Now that we have the points and posts per hour, we can calculate the average points per hour for ShowHN posts.

In [124]:
avg1= []
for hr in countp_hr:
    #Calculating average points per hour and appending the same to a list avg1
    avg1.append([hr,int(countp_hr[hr]/countposts_hr1[hr])])
print(avg1)

[['21', 18], ['00', 37], ['23', 42], ['13', 24], ['14', 25], ['04', 14], ['15', 28], ['10', 18], ['12', 41], ['02', 11], ['22', 40], ['03', 25], ['06', 23], ['18', 36], ['09', 18], ['07', 19], ['08', 15], ['11', 33], ['05', 5], ['16', 28], ['01', 25], ['19', 30], ['20', 30], ['17', 27]]


# Correcting and Sorting the List by Swapping the Hours and Average Points

In [125]:
#Swapping hours and average points
swapped1 = []
for num in avg1:
    swapped1.append([num[1],num[0]])
#Sorting in descending order of points
swapped1=sorted(swapped1,reverse = True)
swapped1

[[42, '23'],
 [41, '12'],
 [40, '22'],
 [37, '00'],
 [36, '18'],
 [33, '11'],
 [30, '20'],
 [30, '19'],
 [28, '16'],
 [28, '15'],
 [27, '17'],
 [25, '14'],
 [25, '03'],
 [25, '01'],
 [24, '13'],
 [23, '06'],
 [19, '07'],
 [18, '21'],
 [18, '10'],
 [18, '09'],
 [15, '08'],
 [14, '04'],
 [11, '02'],
 [5, '05']]

We now calculate the top 5 hours with the highest points on average.

In [109]:
print("Top 5 Hours with Highest points on average for ShowHN posts:")
for avg1,hr in swapped1[:5]:
    print(dt.datetime.strptime(hr,"%H").strftime("%H:%M"),"has",avg1,"points on average")

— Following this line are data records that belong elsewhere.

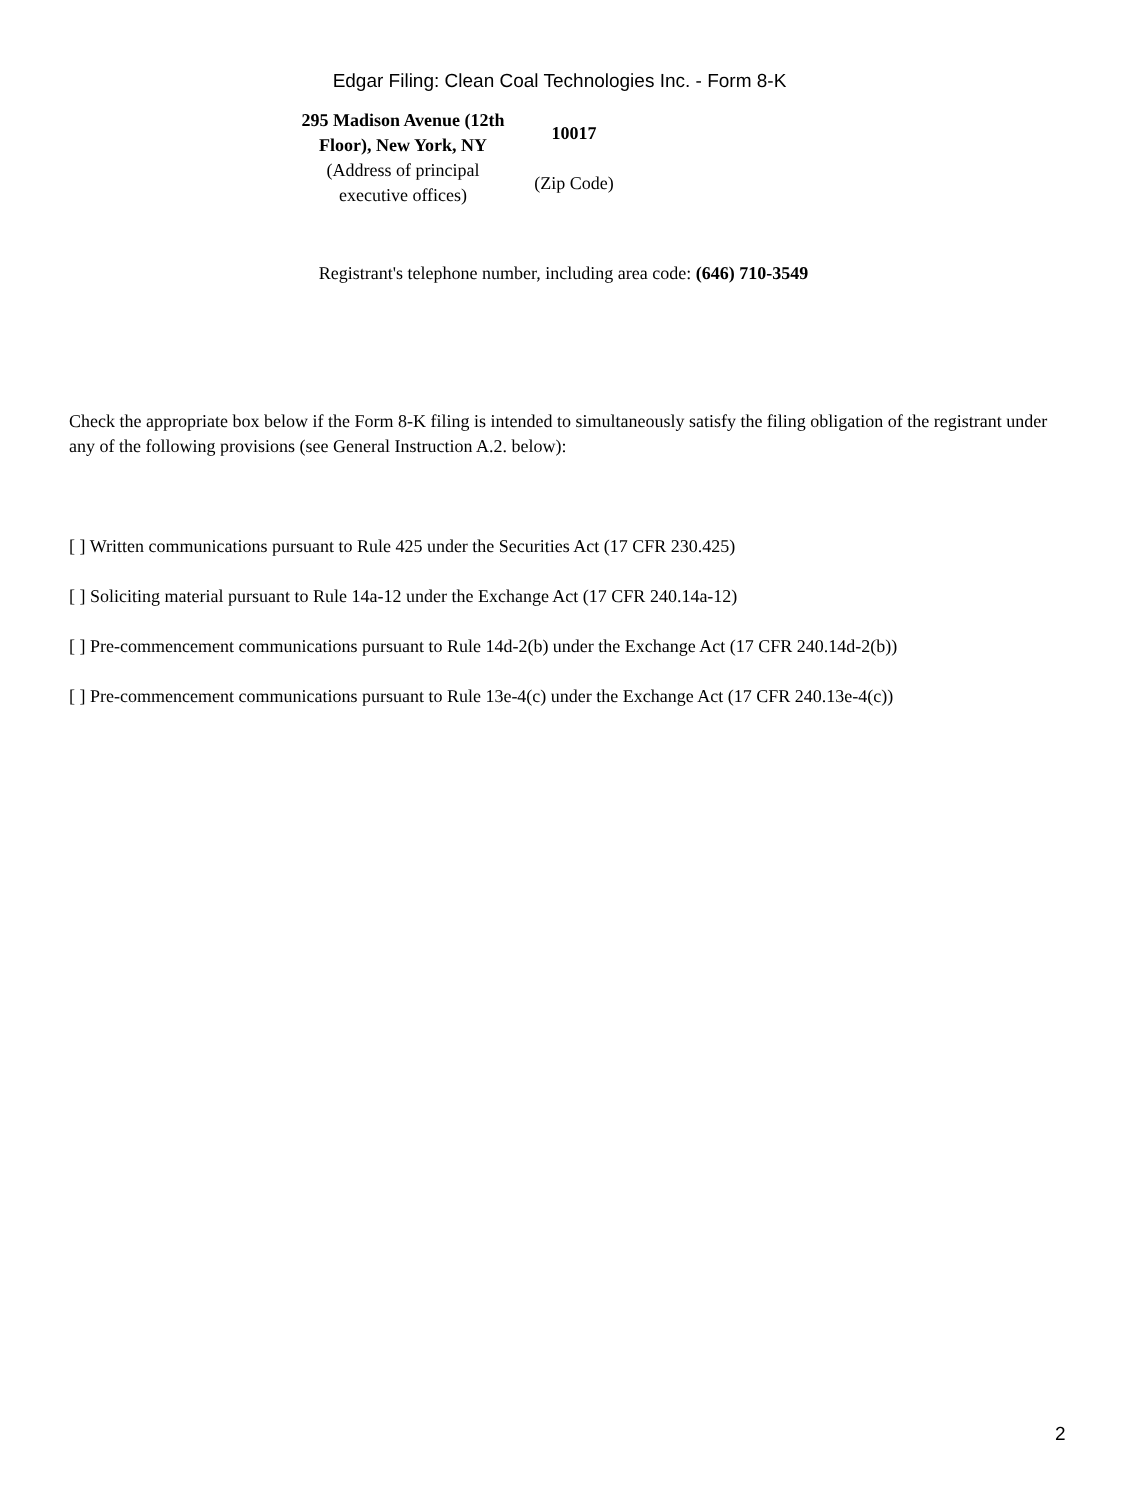Edgar Filing: Clean Coal Technologies Inc. - Form 8-K
| 295 Madison Avenue (12th Floor), New York, NY | 10017 |
| (Address of principal executive offices) | (Zip Code) |
Registrant's telephone number, including area code: (646) 710-3549
Check the appropriate box below if the Form 8-K filing is intended to simultaneously satisfy the filing obligation of the registrant under any of the following provisions (see General Instruction A.2. below):
[ ] Written communications pursuant to Rule 425 under the Securities Act (17 CFR 230.425)
[ ] Soliciting material pursuant to Rule 14a-12 under the Exchange Act (17 CFR 240.14a-12)
[ ] Pre-commencement communications pursuant to Rule 14d-2(b) under the Exchange Act (17 CFR 240.14d-2(b))
[ ] Pre-commencement communications pursuant to Rule 13e-4(c) under the Exchange Act (17 CFR 240.13e-4(c))
2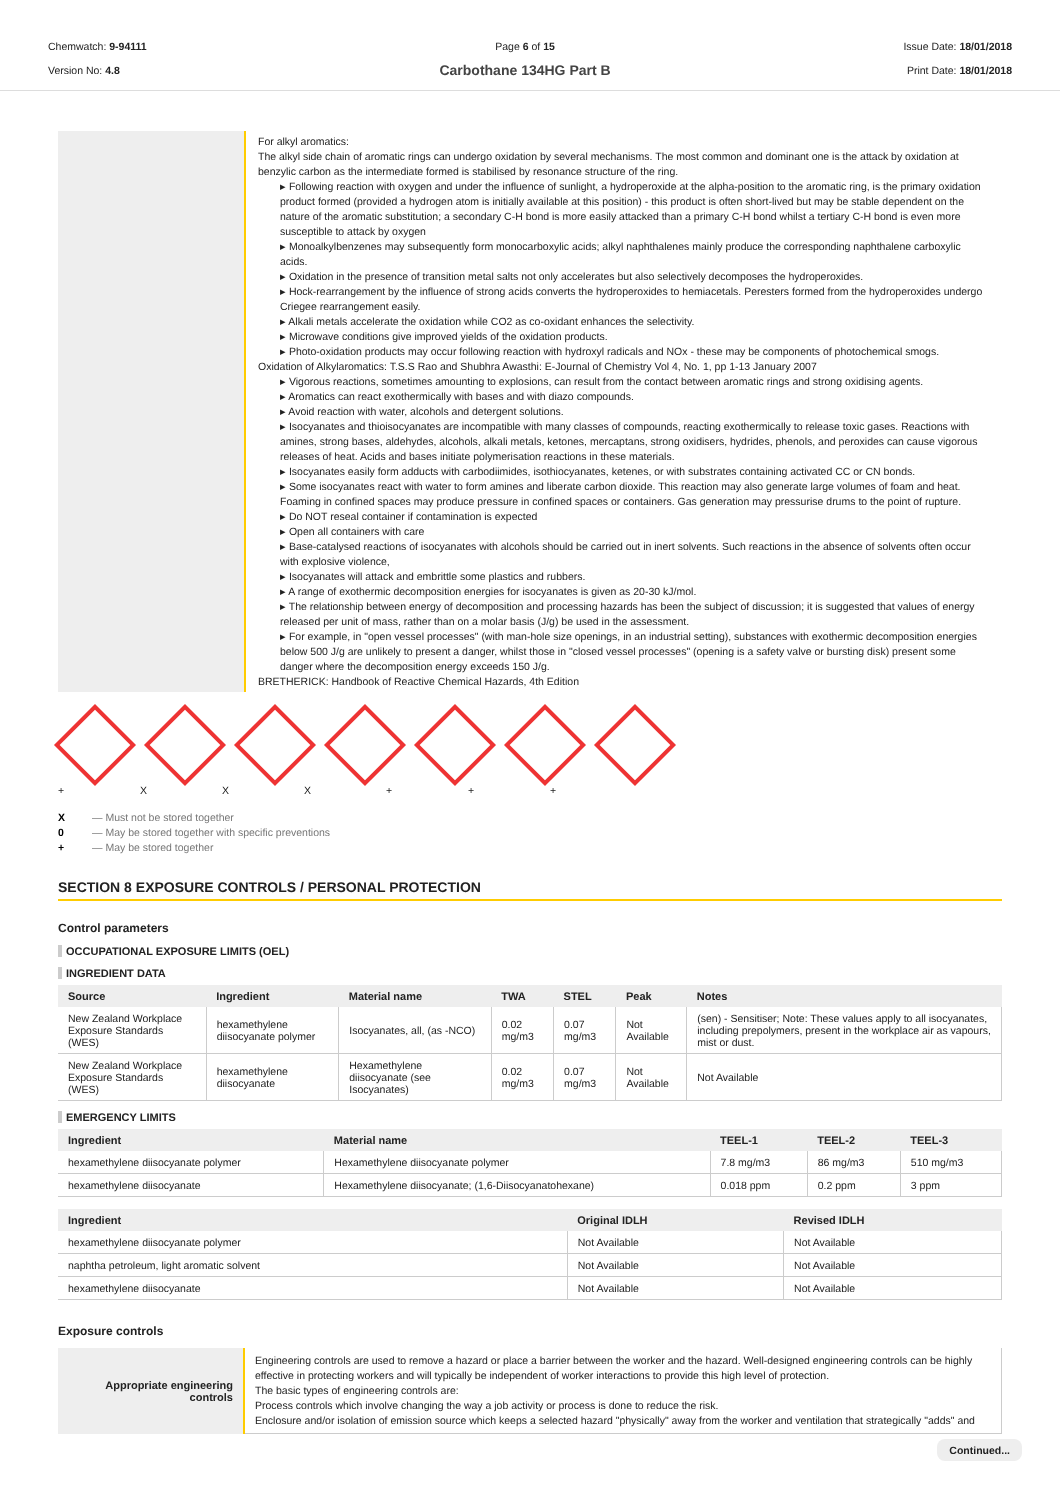Chemwatch: 9-94111
Version No: 4.8
Page 6 of 15
Carbothane 134HG Part B
Issue Date: 18/01/2018
Print Date: 18/01/2018
For alkyl aromatics:
The alkyl side chain of aromatic rings can undergo oxidation by several mechanisms. The most common and dominant one is the attack by oxidation at benzylic carbon as the intermediate formed is stabilised by resonance structure of the ring.
▸ Following reaction with oxygen and under the influence of sunlight, a hydroperoxide at the alpha-position to the aromatic ring, is the primary oxidation product formed (provided a hydrogen atom is initially available at this position) - this product is often short-lived but may be stable dependent on the nature of the aromatic substitution; a secondary C-H bond is more easily attacked than a primary C-H bond whilst a tertiary C-H bond is even more susceptible to attack by oxygen
▸ Monoalkylbenzenes may subsequently form monocarboxylic acids; alkyl naphthalenes mainly produce the corresponding naphthalene carboxylic acids.
▸ Oxidation in the presence of transition metal salts not only accelerates but also selectively decomposes the hydroperoxides.
▸ Hock-rearrangement by the influence of strong acids converts the hydroperoxides to hemiacetals. Peresters formed from the hydroperoxides undergo Criegee rearrangement easily.
▸ Alkali metals accelerate the oxidation while CO2 as co-oxidant enhances the selectivity.
▸ Microwave conditions give improved yields of the oxidation products.
▸ Photo-oxidation products may occur following reaction with hydroxyl radicals and NOx - these may be components of photochemical smogs.
Oxidation of Alkylaromatics: T.S.S Rao and Shubhra Awasthi: E-Journal of Chemistry Vol 4, No. 1, pp 1-13 January 2007
▸ Vigorous reactions, sometimes amounting to explosions, can result from the contact between aromatic rings and strong oxidising agents.
▸ Aromatics can react exothermically with bases and with diazo compounds.
▸ Avoid reaction with water, alcohols and detergent solutions.
▸ Isocyanates and thioisocyanates are incompatible with many classes of compounds, reacting exothermically to release toxic gases. Reactions with amines, strong bases, aldehydes, alcohols, alkali metals, ketones, mercaptans, strong oxidisers, hydrides, phenols, and peroxides can cause vigorous releases of heat. Acids and bases initiate polymerisation reactions in these materials.
▸ Isocyanates easily form adducts with carbodiimides, isothiocyanates, ketenes, or with substrates containing activated CC or CN bonds.
▸ Some isocyanates react with water to form amines and liberate carbon dioxide. This reaction may also generate large volumes of foam and heat. Foaming in confined spaces may produce pressure in confined spaces or containers. Gas generation may pressurise drums to the point of rupture.
▸ Do NOT reseal container if contamination is expected
▸ Open all containers with care
▸ Base-catalysed reactions of isocyanates with alcohols should be carried out in inert solvents. Such reactions in the absence of solvents often occur with explosive violence,
▸ Isocyanates will attack and embrittle some plastics and rubbers.
▸ A range of exothermic decomposition energies for isocyanates is given as 20-30 kJ/mol.
▸ The relationship between energy of decomposition and processing hazards has been the subject of discussion; it is suggested that values of energy released per unit of mass, rather than on a molar basis (J/g) be used in the assessment.
▸ For example, in "open vessel processes" (with man-hole size openings, in an industrial setting), substances with exothermic decomposition energies below 500 J/g are unlikely to present a danger, whilst those in "closed vessel processes" (opening is a safety valve or bursting disk) present some danger where the decomposition energy exceeds 150 J/g.
BRETHERICK: Handbook of Reactive Chemical Hazards, 4th Edition
+ XXX + + +
X — Must not be stored together
0 — May be stored together with specific preventions
+ — May be stored together
SECTION 8 EXPOSURE CONTROLS / PERSONAL PROTECTION
Control parameters
OCCUPATIONAL EXPOSURE LIMITS (OEL)
INGREDIENT DATA
| Source | Ingredient | Material name | TWA | STEL | Peak | Notes |
| --- | --- | --- | --- | --- | --- | --- |
| New Zealand Workplace Exposure Standards (WES) | hexamethylene diisocyanate polymer | Isocyanates, all, (as -NCO) | 0.02 mg/m3 | 0.07 mg/m3 | Not Available | (sen) - Sensitiser; Note: These values apply to all isocyanates, including prepolymers, present in the workplace air as vapours, mist or dust. |
| New Zealand Workplace Exposure Standards (WES) | hexamethylene diisocyanate | Hexamethylene diisocyanate (see Isocyanates) | 0.02 mg/m3 | 0.07 mg/m3 | Not Available | Not Available |
EMERGENCY LIMITS
| Ingredient | Material name | TEEL-1 | TEEL-2 | TEEL-3 |
| --- | --- | --- | --- | --- |
| hexamethylene diisocyanate polymer | Hexamethylene diisocyanate polymer | 7.8 mg/m3 | 86 mg/m3 | 510 mg/m3 |
| hexamethylene diisocyanate | Hexamethylene diisocyanate; (1,6-Diisocyanatohexane) | 0.018 ppm | 0.2 ppm | 3 ppm |
| Ingredient | Original IDLH | Revised IDLH |
| --- | --- | --- |
| hexamethylene diisocyanate polymer | Not Available | Not Available |
| naphtha petroleum, light aromatic solvent | Not Available | Not Available |
| hexamethylene diisocyanate | Not Available | Not Available |
Exposure controls
| Appropriate engineering controls | Engineering controls are used to remove a hazard or place a barrier between the worker and the hazard. Well-designed engineering controls can be highly effective in protecting workers and will typically be independent of worker interactions to provide this high level of protection. The basic types of engineering controls are: Process controls which involve changing the way a job activity or process is done to reduce the risk. Enclosure and/or isolation of emission source which keeps a selected hazard "physically" away from the worker and ventilation that strategically "adds" and |
Continued...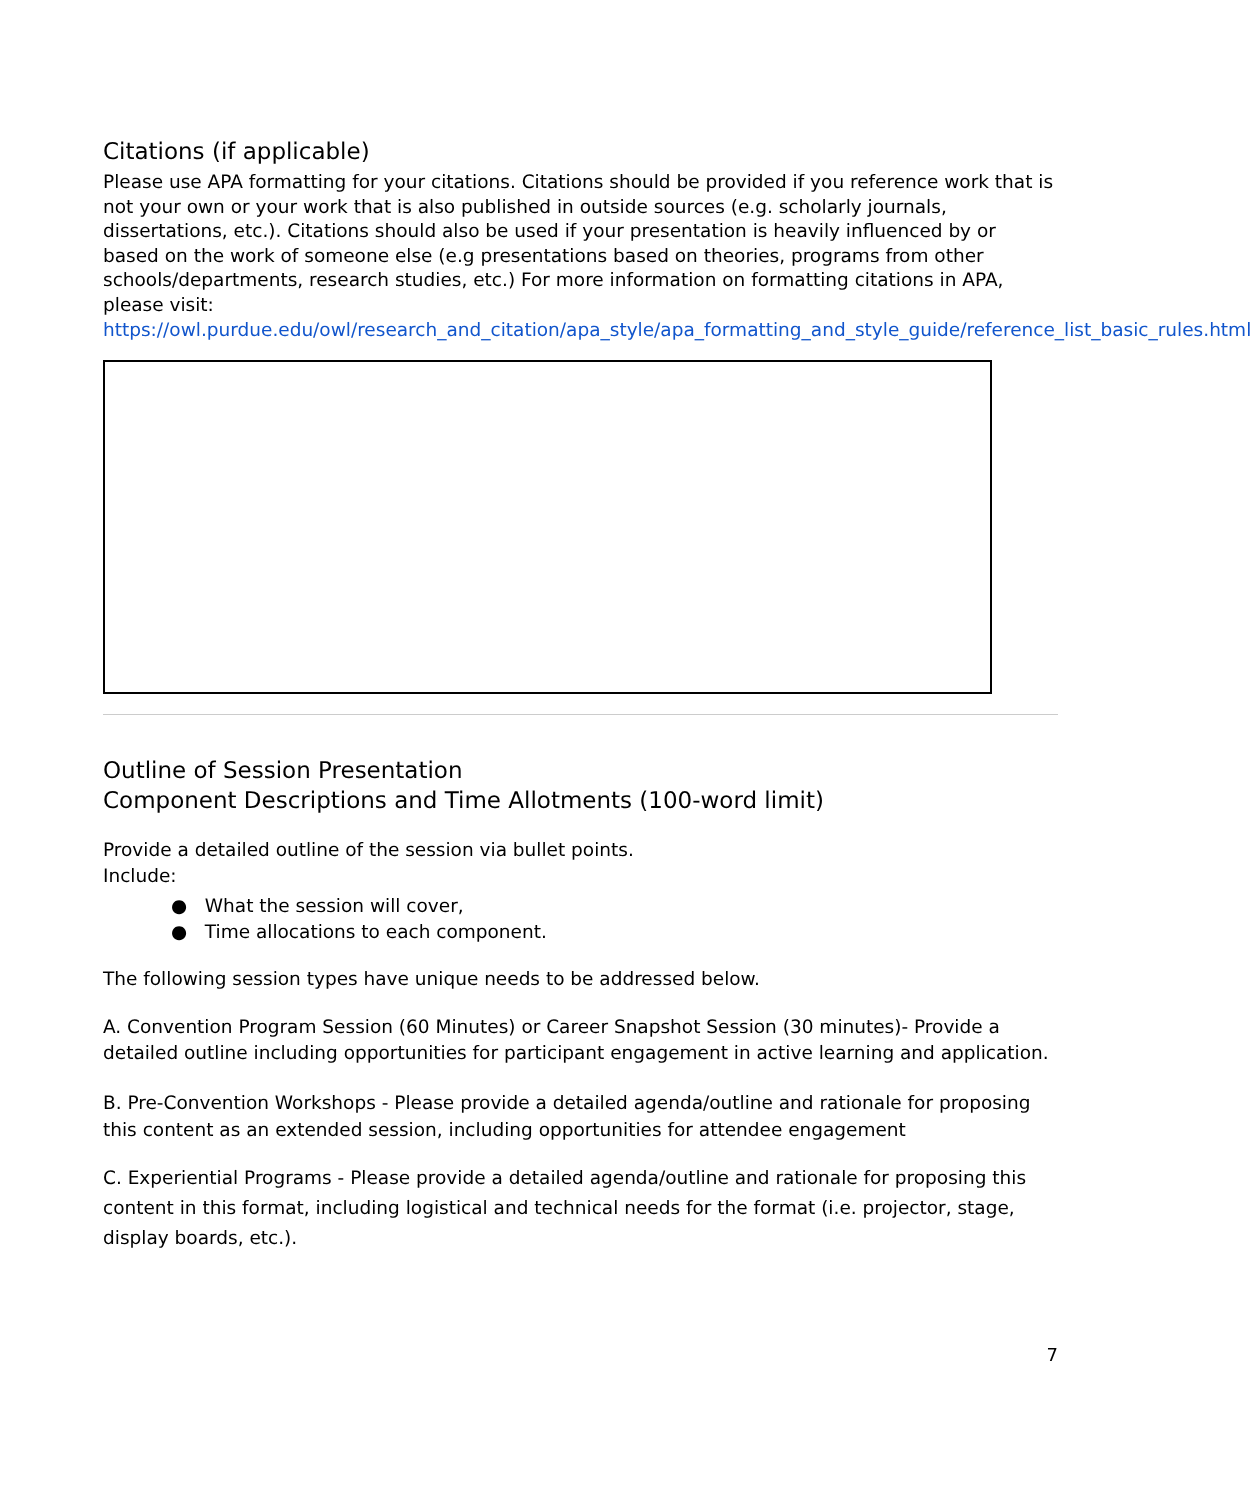Citations (if applicable)
Please use APA formatting for your citations. Citations should be provided if you reference work that is not your own or your work that is also published in outside sources (e.g. scholarly journals, dissertations, etc.). Citations should also be used if your presentation is heavily influenced by or based on the work of someone else (e.g presentations based on theories, programs from other schools/departments, research studies, etc.) For more information on formatting citations in APA, please visit:
https://owl.purdue.edu/owl/research_and_citation/apa_style/apa_formatting_and_style_guide/reference_list_basic_rules.html
Outline of Session Presentation
Component Descriptions and Time Allotments (100-word limit)
Provide a detailed outline of the session via bullet points.
Include:
● What the session will cover,
● Time allocations to each component.
The following session types have unique needs to be addressed below.
A. Convention Program Session (60 Minutes) or Career Snapshot Session (30 minutes)- Provide a detailed outline including opportunities for participant engagement in active learning and application.
B. Pre-Convention Workshops - Please provide a detailed agenda/outline and rationale for proposing this content as an extended session, including opportunities for attendee engagement
C. Experiential Programs - Please provide a detailed agenda/outline and rationale for proposing this content in this format, including logistical and technical needs for the format (i.e. projector, stage, display boards, etc.).
7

Top 5 Hours with Highest points on average for ShowHN posts:
23:00 has 42 points on average
12:00 has 41 points on average
22:00 has 40 points on average
00:00 has 37 points on average
18:00 has 36 points on average


From this we can conclude that the 23:00 EST ( 4:00 AM Next Day BST) is the best time to receive the highest points on average for a ShowHN type of post.

# Conclusion

From our analysis,we can conclude the following:

1. AskHN posts receive more comments than ShowHN posts.

2. ShowHN posts receive more points than AskHN posts.

3. In order to maximize the comments received, we should categorize the post as an AskHN type and post it at 15:00 (EST) or 20:00 (BST). However, it should be considered that our analysis did not consider random posts as well as posts without comments.

4. In order to maximize the points received, we should categorize the post as a ShowHN type and post it at 23:00 (EST) or 4:00 next day BST.